Early Childhood Caries ist weltweit die häufigste chronische Erkrankung bei Kleinkindern. In Deutschland ist Karies im Milchgebiss trotz deutlicher Verbesserungen in den letzten Jahrzehnten noch immer ein relevantes Problem: rund 10–15% der 3-Jährigen haben bereits behandlungsbedürftige Karies. Das Tückische: sie entsteht sehr schnell wenn die Bedingungen stimmen — und sie ist vollständig vermeidbar.
ECC hat klare ätiologische Faktoren: kariesauslösende Bakterien (primär Streptococcus mutans), fermentierbare Kohlenhydrate, anfällige Zahnoberflächen und Zeit.
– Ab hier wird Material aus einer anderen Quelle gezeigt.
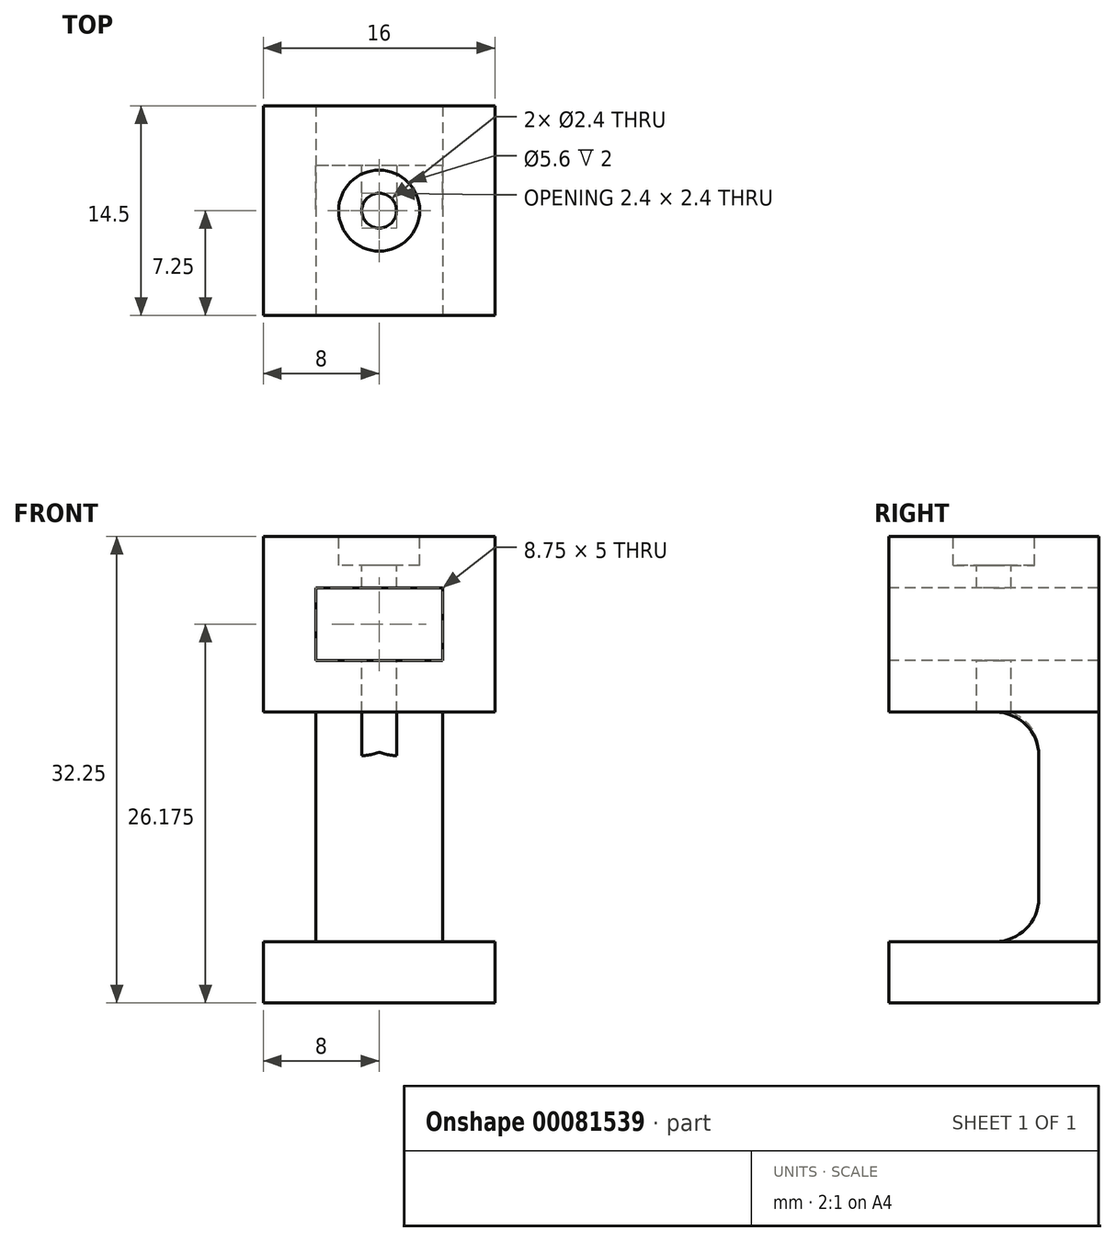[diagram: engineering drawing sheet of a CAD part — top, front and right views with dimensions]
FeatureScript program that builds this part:
annotation { "Feature Type Name" : "Feature", "Feature Type Description" : "" }
export const myFeature = defineFeature(function(context is Context, id is Id, definition is map)
    precondition{}
    {
        {
            var Q0;
            Q0=qCreatedBy(makeId("Top.planeOp"),FACE);
            var sketch = newSketch(context, id + "F0", { "sketchPlane" : qUnion([Q0])});
            skLineSegment(sketch, "E0.bottom", {"start": v(-8, 7.25) * mm, "end": v(8, 7.25) * mm});
            skLineSegment(sketch, "E0.top", {"start": v(-8, -7.25) * mm, "end": v(8, -7.25) * mm});
            skLineSegment(sketch, "E0.left", {"start": v(-8, 7.25) * mm, "end": v(-8, -7.25) * mm});
            skLineSegment(sketch, "E0.right", {"start": v(8, 7.25) * mm, "end": v(8, -7.25) * mm});
            skPoint(sketch, "E0.middle", {"position": v(0, 0) * mm});
            skSolve(sketch);
        }
        {
            var Q0;
            Q0=qSketchRegion(id+"F0",true);
            extrude(context, id + "F1", {"entities" : qUnion([Q0]), "depth" : 32.25 * mm});
        }
        {
            var Q0;
            Q0=makeQuery(id+"F1.opExtrude","SWEPT_FACE",FACE,{"disambiguationData":[OSD([sQuery(id+"F0.wireOp",EDGE,"E0.top")])]});
            var sketch = newSketch(context, id + "F2", { "sketchPlane" : qUnion([Q0])});
            skLineSegment(sketch, "E1", {"start": v(-8, 20.1) * mm, "end": v(8, 20.1) * mm, "construction": true});
            skLineSegment(sketch, "E2", {"start": v(-8, 4.25) * mm, "end": v(8, 4.25) * mm, "construction": true});
            skLineSegment(sketch, "E3", {"start": v(-4.38, 20.1) * mm, "end": v(-4.38, 4.25) * mm});
            skLineSegment(sketch, "E4", {"start": v(4.37, 20.1) * mm, "end": v(4.37, 4.25) * mm});
            skLineSegment(sketch, "E5", {"start": v(-8, 4.25) * mm, "end": v(8, 4.25) * mm});
            skLineSegment(sketch, "E6", {"start": v(-8, 20.1) * mm, "end": v(-4.38, 20.1) * mm});
            skLineSegment(sketch, "E7", {"start": v(4.37, 20.1) * mm, "end": v(8, 20.1) * mm});
            skSolve(sketch);
        }
        {
            var Q0;
            {var subQ0=sQuery(id+"F2.wireOp",EDGE,"E3");Q0=makeQuery(id+"F2.imprint","IMPRINT",FACE,{"disambiguationData":[TD([[makeQuery(id+"F2.imprint","IMPRINT",EDGE,{"derivedFrom":subQ0}),-1.0]])]});}
            var Q1;
            {var subQ0=sQuery(id+"F2.wireOp",EDGE,"E4");Q1=makeQuery(id+"F2.imprint","IMPRINT",FACE,{"disambiguationData":[TD([[makeQuery(id+"F2.imprint","IMPRINT",EDGE,{"derivedFrom":subQ0}),1.0]])]});}
            extrude(context, id + "F3", {"entities" : qUnion([Q0, Q1]), "operationType" : NewBodyOperationType.REMOVE, "oppositeDirection" : true, "depth" : 15.25 * mm});
        }
        {
            var Q0;
            Q0=makeQuery(id+"F3.boolean.opBoolean","COPY",FACE,{"derivedFrom":makeQuery(id+"F3.opExtrude","SWEPT_FACE",FACE,{"disambiguationData":[OSD([sQuery(id+"F2.wireOp",EDGE,"E3")])]})});
            var sketch = newSketch(context, id + "F4", { "sketchPlane" : qUnion([Q0])});
            skLineSegment(sketch, "E8.bottom", {"start": v(7.25, 20.1) * mm, "end": v(-3.1, 20.1) * mm});
            skLineSegment(sketch, "E8.top", {"start": v(7.25, 4.25) * mm, "end": v(-3.1, 4.25) * mm});
            skLineSegment(sketch, "E8.left", {"start": v(7.25, 20.1) * mm, "end": v(7.25, 4.25) * mm});
            skLineSegment(sketch, "E8.right", {"start": v(-3.1, 20.1) * mm, "end": v(-3.1, 4.25) * mm});
            skSolve(sketch);
        }
        {
            var Q0;
            Q0=makeQuery(id+"F4.imprint","IMPRINT",FACE,{"disambiguationData":[TD([[makeQuery(id+"F4.imprint","IMPRINT",EDGE,{"derivedFrom":sQuery(id+"F4.wireOp",EDGE,"E8.bottom")}),-1.0]])]});
            extrude(context, id + "F5", {"entities" : qUnion([Q0]), "operationType" : NewBodyOperationType.REMOVE, "oppositeDirection" : true, "depth" : 16 * mm});
        }
        {
            var Q0;
            {var subQ2=sQuery(id+"F0.wireOp",EDGE,"E0.top");Q0=makeQuery(id+"F5.boolean.opBoolean","SPLIT",FACE,{"disambiguationData":[TD([makeQuery(id+"F3.boolean.opBoolean","COPY",FACE,{"derivedFrom":makeQuery(id+"F3.opExtrude","SWEPT_FACE",FACE,{"disambiguationData":[OSD([sQuery(id+"F2.wireOp",EDGE,"E6")])]})})])],"derivedFrom":makeQuery(id+"F1.opExtrude","SWEPT_FACE",FACE,{"disambiguationData":[OSD([subQ2])]})});}
            var sketch = newSketch(context, id + "F6", { "sketchPlane" : qUnion([Q0])});
            skLineSegment(sketch, "E9", {"start": v(-8, 20.1) * mm, "end": v(8, 32.25) * mm, "construction": true});
            skLineSegment(sketch, "E10", {"start": v(-8, 32.25) * mm, "end": v(8, 20.1) * mm, "construction": true});
            skPoint(sketch, "E11", {"position": v(0, 26.18) * mm});
            skLineSegment(sketch, "E12.bottom", {"start": v(-4.38, 28.67) * mm, "end": v(4.37, 28.67) * mm});
            skLineSegment(sketch, "E12.top", {"start": v(-4.38, 23.67) * mm, "end": v(4.37, 23.67) * mm});
            skLineSegment(sketch, "E12.left", {"start": v(-4.38, 28.67) * mm, "end": v(-4.38, 23.67) * mm});
            skLineSegment(sketch, "E12.right", {"start": v(4.37, 28.67) * mm, "end": v(4.37, 23.67) * mm});
            skSolve(sketch);
        }
        {
            var Q0;
            Q0=makeQuery(id+"F6.imprint","IMPRINT",FACE,{"disambiguationData":[TD([[makeQuery(id+"F6.imprint","IMPRINT",EDGE,{"derivedFrom":sQuery(id+"F6.wireOp",EDGE,"E12.bottom")}),-1.0]])]});
            extrude(context, id + "F7", {"entities" : qUnion([Q0]), "operationType" : NewBodyOperationType.REMOVE, "oppositeDirection" : true, "depth" : 14.5 * mm});
        }
        {
            var Q0;
            Q0=makeQuery(id+"F1.opExtrude","CAP_FACE",FACE,{"disambiguationData":[OSD([sQuery(id+"F0.wireOp",EDGE,"E0.bottom"),sQuery(id+"F0.wireOp",EDGE,"E0.top"),sQuery(id+"F0.wireOp",EDGE,"E0.left"),sQuery(id+"F0.wireOp",EDGE,"E0.right")])],"isStart":false});
            var sketch = newSketch(context, id + "F8", { "sketchPlane" : qUnion([Q0])});
            skCircle(sketch, "E13", {"center": v(0, 0) * mm, "radius": 2.8 * mm});
            skCircle(sketch, "E14", {"center": v(0, 0) * mm, "radius": 1.2 * mm});
            skSolve(sketch);
        }
        {
            var Q0;
            Q0=makeQuery(id+"F8.imprint","IMPRINT",FACE,{"disambiguationData":[TD([[makeQuery(id+"F8.imprint","IMPRINT",EDGE,{"derivedFrom":sQuery(id+"F8.wireOp",EDGE,"E13")}),1.0]])]});
            extrude(context, id + "F9", {"entities" : qUnion([Q0]), "operationType" : NewBodyOperationType.REMOVE, "oppositeDirection" : true, "depth" : 2 * mm});
        }
        {
            var Q0;
            Q0=makeQuery(id+"F9.boolean.opBoolean","SPLIT",FACE,{"disambiguationData":[TD([makeQuery(id+"F9.opExtrude","SWEPT_FACE",FACE,{"disambiguationData":[OSD([sQuery(id+"F8.wireOp",EDGE,"E14")])]})])],"derivedFrom":makeQuery(id+"F1.opExtrude","CAP_FACE",FACE,{"disambiguationData":[OSD([sQuery(id+"F0.wireOp",EDGE,"E0.bottom"),sQuery(id+"F0.wireOp",EDGE,"E0.top"),sQuery(id+"F0.wireOp",EDGE,"E0.left"),sQuery(id+"F0.wireOp",EDGE,"E0.right")])],"isStart":false})});
            extrude(context, id + "F10", {"entities" : qUnion([Q0]), "operationType" : NewBodyOperationType.REMOVE, "oppositeDirection" : true, "depth" : 12.5 * mm});
        }
        {
            var Q0;
            Q0=makeQuery(id+"F5.boolean.opBoolean","COPY",EDGE,{"derivedFrom":makeQuery(id+"F5.opExtrude","SWEPT_EDGE",EDGE,{"disambiguationData":[OSD([sQuery(id+"F2.wireOp",EDGE,"E3"),sQuery(id+"F2.wireOp",EDGE,"E6"),sQuery(id+"F4.wireOp",EDGE,"E8.bottom"),sQuery(id+"F4.wireOp",EDGE,"E8.right")])]})});
            var Q1;
            Q1=makeQuery(id+"F5.boolean.opBoolean","COPY",EDGE,{"derivedFrom":makeQuery(id+"F5.opExtrude","SWEPT_EDGE",EDGE,{"disambiguationData":[OSD([sQuery(id+"F2.wireOp",EDGE,"E3"),sQuery(id+"F2.wireOp",EDGE,"E5"),sQuery(id+"F4.wireOp",EDGE,"E8.top"),sQuery(id+"F4.wireOp",EDGE,"E8.right")])]})});
            fillet(context, id + "F11", {"entities" : qUnion([Q0, Q1]), "radius" : 3 * mm, "tangentPropagation" : true, "allowEdgeOverflow" : false});
        }
    });
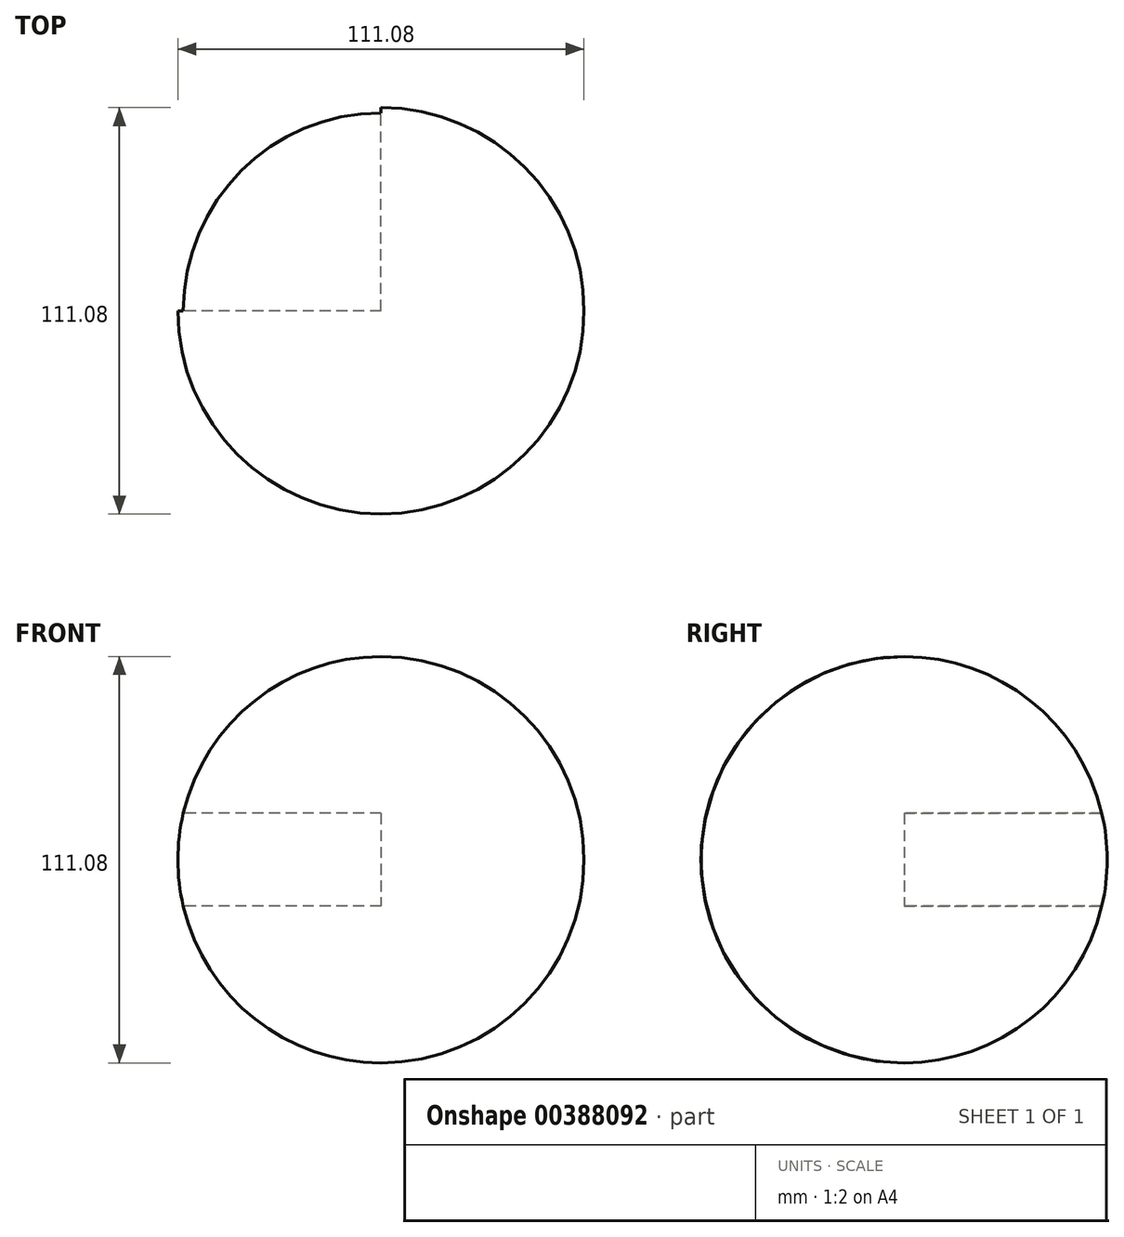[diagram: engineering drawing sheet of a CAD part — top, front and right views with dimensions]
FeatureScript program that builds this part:
annotation { "Feature Type Name" : "Feature", "Feature Type Description" : "" }
export const myFeature = defineFeature(function(context is Context, id is Id, definition is map)
    precondition{}
    {
        {
            var Q0;
            Q0=qCreatedBy(makeId("Front.planeOp"),FACE);
            var sketch = newSketch(context, id + "F0", { "sketchPlane" : qUnion([Q0])});
            skArc(sketch, "E0", {"start": v(0, 55.54) * mm, "mid": v(-55.54, 0) * mm, "end": v(0, -55.54) * mm});
            skLineSegment(sketch, "E1", {"start": v(0, 0) * mm, "end": v(0, 55.54) * mm, "construction": true});
            skLineSegment(sketch, "E2", {"start": v(0, 55.54) * mm, "end": v(0, -55.54) * mm});
            skSolve(sketch);
        }
        {
            var Q0;
            Q0=makeQuery(id+"F0.imprint","IMPRINT",FACE,{"disambiguationData":[TD([[makeQuery(id+"F0.imprint","IMPRINT",EDGE,{"derivedFrom":sQuery(id+"F0.wireOp",EDGE,"E0")}),1.0]])]});
            var Q1;
            Q1=sQuery(id+"F0.wireOp",EDGE,"E0");
            var Q2;
            Q2=sQuery(id+"F0.wireOp",EDGE,"E1");
            revolve(context, id + "F1", {"entities" : qUnion([Q0]), "surfaceEntities" : qUnion([Q1]), "axis" : qUnion([Q2]), "revolveType" : RevolveType.FULL});
        }
        {
            var Q0;
            Q0=qCreatedBy(makeId("Top.planeOp"),FACE);
            var sketch = newSketch(context, id + "F2", { "sketchPlane" : qUnion([Q0])});
            skLineSegment(sketch, "E3.bottom", {"start": v(0, 0) * mm, "end": v(-65.98, 0) * mm});
            skLineSegment(sketch, "E3.top", {"start": v(0, 65.1) * mm, "end": v(-65.98, 65.1) * mm});
            skLineSegment(sketch, "E3.left", {"start": v(0, 0) * mm, "end": v(0, 65.1) * mm});
            skLineSegment(sketch, "E3.right", {"start": v(-65.98, 0) * mm, "end": v(-65.98, 65.1) * mm});
            skSolve(sketch);
        }
        {
            var Q0;
            Q0 = qSketchRegion(id + "F2", true);
            extrude(context, id + "F3", {"entities" : qUnion([Q0]), "operationType" : NewBodyOperationType.REMOVE, "endBound" : BoundingType.SYMMETRIC, "depth" : 25.4 * mm});
        }
    });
Besonders gefährdet: Säuglinge und Kleinkinder die nachts mit der Flasche einschlafen (zuckerhaltige Flüssigkeit benetzt die Zähne stundenlang), Kinder die häufig gestillt werden nach dem ersten Zahn, und Kinder mit hohem Zuckerkonsum ohne adequate Fluoridversorgung.
S. mutans wird primär von der primären Bezugsperson auf das Kind übertragen — durch Küssen, gemeinsame Benutzung von Besteck oder Löffeln. Eltern mit hoher Karieslast oder aktivem Kariesbefall übertragen mehr Bakterien. Das bedeutet: optimale Kariesprävention beim Kind beginnt mit der Kariessanierung der Eltern vor der Geburt.
Fluorid remineralisiert Schmelz, hemmt Bakterienenzyme und macht den Zahnschmelz säureresistenter. Empfehlung der DGKiZ: ab dem ersten Zahn fluoridhaltige Kinderzahnpasta (500 ppm F⁻). Zweimal täglich putzen. Ab dem zweiten Geburtstag: 1000 ppm. Ab 6 Jahren: 1450 ppm wie Erwachsene. Fluoridlack beim Zahnarzt: mindestens zweimal jährlich bei Risikokindern (höhere Wirksamkeit als Hauszahnpasta).
Die Empfehlung aller relevanten Fachgesellschaften: erster Zahnarzttermin mit dem Durchbruch des ersten Zahns, spätestens mit 12 Monaten. Zu diesem Zeitpunkt: Risikoeinschätzung, Elternberatung, Fluoridlack wenn indiziert, Grundlage für regelmäßige Besuche. Ein Kind das Zahnarztbesuche von klein auf als selbstverständlich erlebt, hat deutlich weniger Zahnbehandlungsangst als Erwachsener.
Zuckerhaltiges Essen und Trinken sollte auf Mahlzeiten begrenzt werden — kein dauerhaftes Nuckeln, keine gezuckerten Getränke im Fläschchen zum Einschlafen. Zwischen den Mahlzeiten: Wasser oder ungesüßter Tee. Das klingt simpel, aber die Umsetzung im Alltag ist für viele Familien eine Herausforderung. Nicht moralisieren — konkret und pragmatisch beraten.